Receive free Healthcare updates
We’ll send you a myFT Daily Digest email rounding up the latest Healthcare news every morning.
As a country characterised by low birth rates and the world’s oldest population — with 30 per cent aged 65 or above — Japan has long faced the challenge of finding carers for a rising proportion of elderly people.
But its care industry is still struggling with chronic staff shortages. Nearly 690,000 additional nurses will be required by 2040 to meet demand, says the health ministry. Last year, 63 per cent of care homes reported a shortage in caregivers — an increase on the 61 per cent from a year before, according to a survey by the Care Work Foundation, an industry advisory group.
So, Sompo Holdings, one of Japan’s biggest insurance companies and the operator of about 280 care homes across the country, has turned to technology to address the problem. Takako Kojima, a care manager at one of its Tokyo nursing homes, says that new methods of analysing data are helping to reduce workloads and tailor care provision.
This home, which cares for 60 residents, last year equipped all of its beds with sensors that measure body movements, breathing and heart rate, to assess sleep conditions. This enables caregivers to use a new tool to predict when residents might need support during the night. It has allowed Kojima and colleagues to better plan staff assignments and so improve efficiency.
“This success has been a big turning point for us to rely more on data analytics,” she says. It means she can dedicate two to three hours a day to communicating with residents, instead of having to handle paperwork or conduct unnecessary patrols. Kojima now has more time to accommodate residents’ requests — such as a trip to a nearby park or their favourite eel restaurant.
“I had thought giving custom-made care to individuals was very challenging given our workload, but I feel I am doing close to what I have imagined as ideal care,” she says.
Sompo’s new processes are the result of a tie-up with Palantir, the US specialist in big data analysis, in which the insurer invested $500mn, in 2020. The companies have developed a software platform that combines artificial intelligence and analytics with proprietary data on areas including sleep, diet, medical treatment and exercise.
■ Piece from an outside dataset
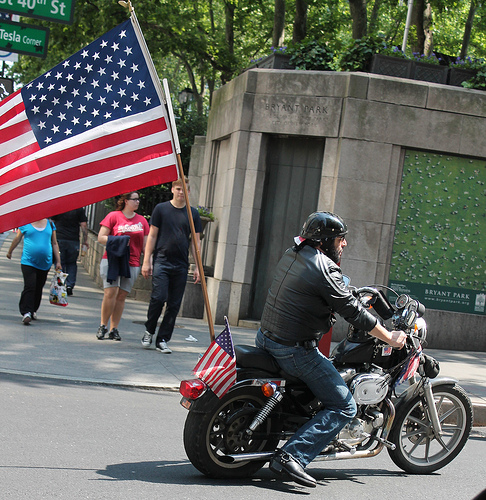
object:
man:
[255, 208, 403, 487]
Sompo says that, by deploying this technology, the workload in a typical 60-person capacity care home can be reduced by 15 per cent, which translates into cost savings worth $60,000 a year. The data allows caregivers to make accurate predictions of health conditions, such as dementia or mobility problems, from which they can create nursing plans to reduce risk of such diseases — instead of dealing with them only when symptoms appear.
In April, Sompo started selling its software platform to other companies and expects to have signed up 100 Japanese care providers in the fiscal year to March 2024.
Ken Endo, the chief executive of Sompo’s nursing care and seniors business, says “the industry is 100 per cent dependent on people, yet there has been no system in place to deepen your expertise” — a fact that “astonished” him when the company joined the care sector in 2015.
Using big data to predict health outcomes can improve quality of care and allow “people to focus on what only people can do”, he argues. But he insists that any efficiencies also need to result in improved workplace conditions, to motivate employees, and to “raise the social status of caregivers”.
“We need to turn caregiving into a more attractive profession,” he says.
Industry wages are low. Care workers’ average monthly pay last year, excluding bonuses, stood at $1,800 — 25 per cent lower than the national average, according to health ministry data. Sompo, which awarded its biggest pay rise to date last year, of up to 11 per cent, has one of the lowest staff turnover rates among care homeowners.
Japan operates a system of universal elderly care, under a long-term insurance scheme set up in 2000. Users pay about 10 per cent of the cost, with government funding the remainder. But, while the government has increased the fees paid to care providers, pressure from inflated social security costs meant it has been difficult to lift wages.
Kayo Uemura, an associate at Development Bank of Japan who advises government on robotics in nursing, says the tens of thousands of small businesses that make up Japan’s elderly care sector have been slow to adopt digital tools, as they lack economies of scale. However, she adds: “If Sompo can establish a standardised system integrating the technology, it would overturn the industry, which has conventionally been hesitant to embrace new tools.”